Minnesota is the first state to codify the PCI requirement into law. According to the text of the bill, a company is in violation of the law if it or its service provider stores the prohibited data once a transaction is completed. In the case of personal identification number debit transactions, the PIN block data can't be stored beyond 48 hours after the transaction has been completed.

The law is important because the greatest risk to card holder data comes from the continued practice by some retailers of storing this information on their systems, said Mara Humphrey, director of governmental affairs at the Minnesota Credit Union Network (MnCUN), one of the major backers of the law.

"PCI rules make it explicitly clear that you are not supposed to be storing it," Humphrey said. The law formally reinforces that requirement for merchants, she said.

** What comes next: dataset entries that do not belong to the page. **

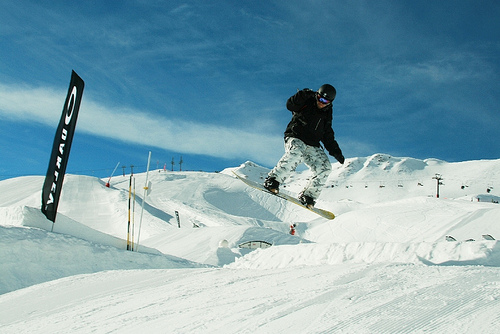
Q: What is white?
A: The snow.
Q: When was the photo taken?
A: Day time.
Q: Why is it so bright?
A: Sun light.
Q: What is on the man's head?
A: A helmet.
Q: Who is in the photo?
A: A man.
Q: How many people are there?
A: One.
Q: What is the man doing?
A: Snowboarding.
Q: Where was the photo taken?
A: On a ski slope.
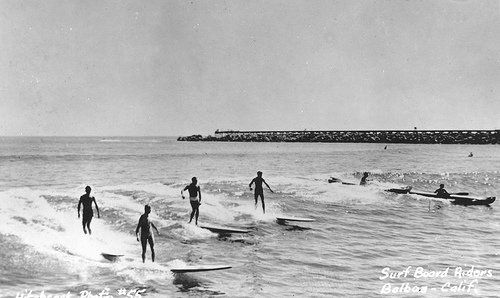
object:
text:
[379, 266, 496, 281]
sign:
[378, 266, 493, 294]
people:
[78, 186, 99, 235]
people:
[249, 171, 274, 214]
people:
[359, 172, 368, 187]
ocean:
[0, 128, 499, 297]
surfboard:
[384, 184, 413, 194]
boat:
[327, 176, 496, 206]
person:
[135, 205, 160, 264]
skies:
[81, 20, 396, 94]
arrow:
[20, 175, 116, 263]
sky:
[2, 2, 498, 119]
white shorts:
[189, 196, 199, 201]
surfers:
[78, 170, 275, 264]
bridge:
[177, 128, 500, 144]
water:
[8, 132, 497, 274]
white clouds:
[251, 46, 353, 96]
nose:
[8, 176, 68, 274]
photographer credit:
[377, 266, 493, 296]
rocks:
[176, 126, 495, 142]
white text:
[379, 265, 497, 296]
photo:
[0, 0, 498, 296]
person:
[77, 185, 100, 235]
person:
[179, 175, 202, 225]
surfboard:
[277, 214, 316, 222]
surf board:
[200, 224, 249, 234]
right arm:
[181, 185, 190, 197]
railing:
[210, 127, 500, 134]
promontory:
[175, 129, 500, 144]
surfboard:
[99, 253, 233, 273]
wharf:
[180, 127, 499, 142]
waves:
[5, 168, 311, 294]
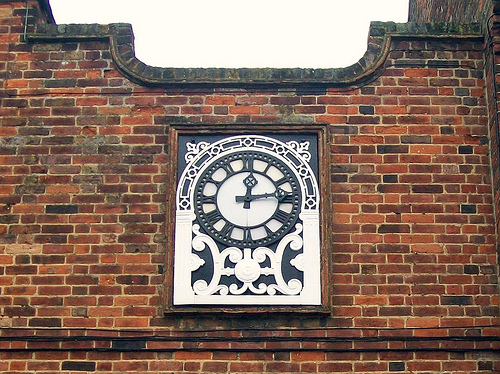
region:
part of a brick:
[378, 216, 385, 253]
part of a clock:
[311, 261, 323, 290]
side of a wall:
[370, 261, 384, 282]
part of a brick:
[368, 221, 388, 258]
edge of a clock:
[266, 223, 281, 260]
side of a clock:
[201, 246, 229, 299]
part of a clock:
[242, 255, 258, 268]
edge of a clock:
[226, 203, 256, 270]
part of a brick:
[413, 170, 423, 183]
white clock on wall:
[184, 123, 321, 304]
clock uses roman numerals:
[183, 143, 330, 251]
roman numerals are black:
[206, 168, 296, 244]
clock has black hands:
[216, 164, 295, 241]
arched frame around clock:
[176, 131, 298, 297]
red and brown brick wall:
[303, 56, 464, 329]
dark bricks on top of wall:
[61, 13, 397, 93]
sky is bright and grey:
[191, 3, 332, 58]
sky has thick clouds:
[206, 26, 361, 68]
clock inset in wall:
[164, 113, 351, 336]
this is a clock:
[169, 137, 315, 282]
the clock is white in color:
[175, 130, 316, 293]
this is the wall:
[353, 92, 469, 292]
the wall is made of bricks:
[341, 115, 471, 292]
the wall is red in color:
[348, 120, 458, 296]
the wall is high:
[349, 74, 489, 344]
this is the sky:
[203, 0, 296, 59]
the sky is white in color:
[228, 21, 309, 53]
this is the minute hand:
[260, 184, 288, 201]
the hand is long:
[256, 188, 290, 203]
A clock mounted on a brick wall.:
[0, 22, 498, 370]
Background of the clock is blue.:
[176, 130, 321, 301]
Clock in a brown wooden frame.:
[162, 120, 330, 313]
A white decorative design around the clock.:
[175, 135, 316, 305]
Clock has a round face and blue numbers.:
[195, 150, 301, 245]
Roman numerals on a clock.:
[201, 153, 294, 248]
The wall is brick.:
[0, 2, 496, 369]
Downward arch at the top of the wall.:
[18, 10, 479, 85]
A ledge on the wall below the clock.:
[0, 315, 498, 340]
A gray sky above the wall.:
[26, 0, 490, 75]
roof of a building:
[33, 1, 498, 67]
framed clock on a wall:
[158, 105, 328, 332]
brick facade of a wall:
[379, 106, 469, 316]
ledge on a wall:
[11, 308, 483, 358]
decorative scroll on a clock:
[195, 240, 308, 300]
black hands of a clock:
[233, 169, 300, 206]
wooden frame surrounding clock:
[161, 109, 188, 324]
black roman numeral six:
[236, 217, 253, 257]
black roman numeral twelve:
[236, 148, 257, 178]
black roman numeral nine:
[193, 186, 220, 206]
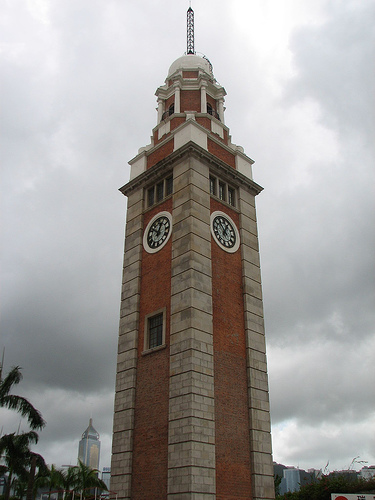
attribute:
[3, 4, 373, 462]
clouds — white, heavy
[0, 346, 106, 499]
tree branches — in the photo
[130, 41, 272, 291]
tower — stone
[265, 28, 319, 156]
cloudy skies — in the photo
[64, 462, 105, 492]
trees — in the photo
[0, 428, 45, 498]
trees — in the photo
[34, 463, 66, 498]
trees — in the photo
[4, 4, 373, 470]
cloudy sky — grey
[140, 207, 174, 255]
clock — white, black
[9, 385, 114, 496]
palm trees — small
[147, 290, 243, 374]
wall — stone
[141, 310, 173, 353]
window — stone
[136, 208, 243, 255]
clock — large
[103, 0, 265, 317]
tower — clock tower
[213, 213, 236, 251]
clock — white, black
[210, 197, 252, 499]
wall — brick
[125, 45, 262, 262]
building — tall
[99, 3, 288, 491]
tower — tan, blue, in the photo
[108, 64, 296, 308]
tower — large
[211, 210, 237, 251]
clock — black, white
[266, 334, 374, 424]
cloud — white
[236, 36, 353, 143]
clouds — white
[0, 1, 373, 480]
sky — blue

MnCUN's interest in getting the law passed was driven by the increasing costs to its nearly 160 credit union members in the state as a result of merchant data breaches, she said. "We have been hearing from credit unions who were very frustrated with the number of data breaches and the number of times they've had to reissue cards," Humphrey said. "They're frustrated that the onus has entirely been on them and not on the merchant."

The Minnesota bill is similar to one that was proposed in Texas recently. That bill passed 139-0 in the state's House of Representatives in early May but failed to make it through the Texas Senate because of a lack of time. The bill went into the state Senate's Business and Commerce Committee on the last day the committee met last week.

If it had become law, the measure would have set PCI requirements that merchants would have had to comply with. As with the Minnesota law, Texas HB 3222 would have held breached entities financially liable to credit unions and banks for the costs associated with a data loss. It would have also provided a safe harbor against such liability for companies that complied with PCI requirements at the time of their getting breached.

"We needed about two more weeks to address concerns" related to the bill in the Senate, said Winter Prosapio, communications director at the Texas Credit Union League, one of the biggest supporters of the measure. "We did not have that opportunity. We got into the Senate without having the time to go through the bill and explain how PCI works," she said.

Looking ahead, the Texas Credit Union League will continue to lobby for passage of similar laws at the national level, Prosapio said. "With every breach, there's an increased urgency at the federal level to make sure that merchants are adhering to their agreements" under PCI, she said.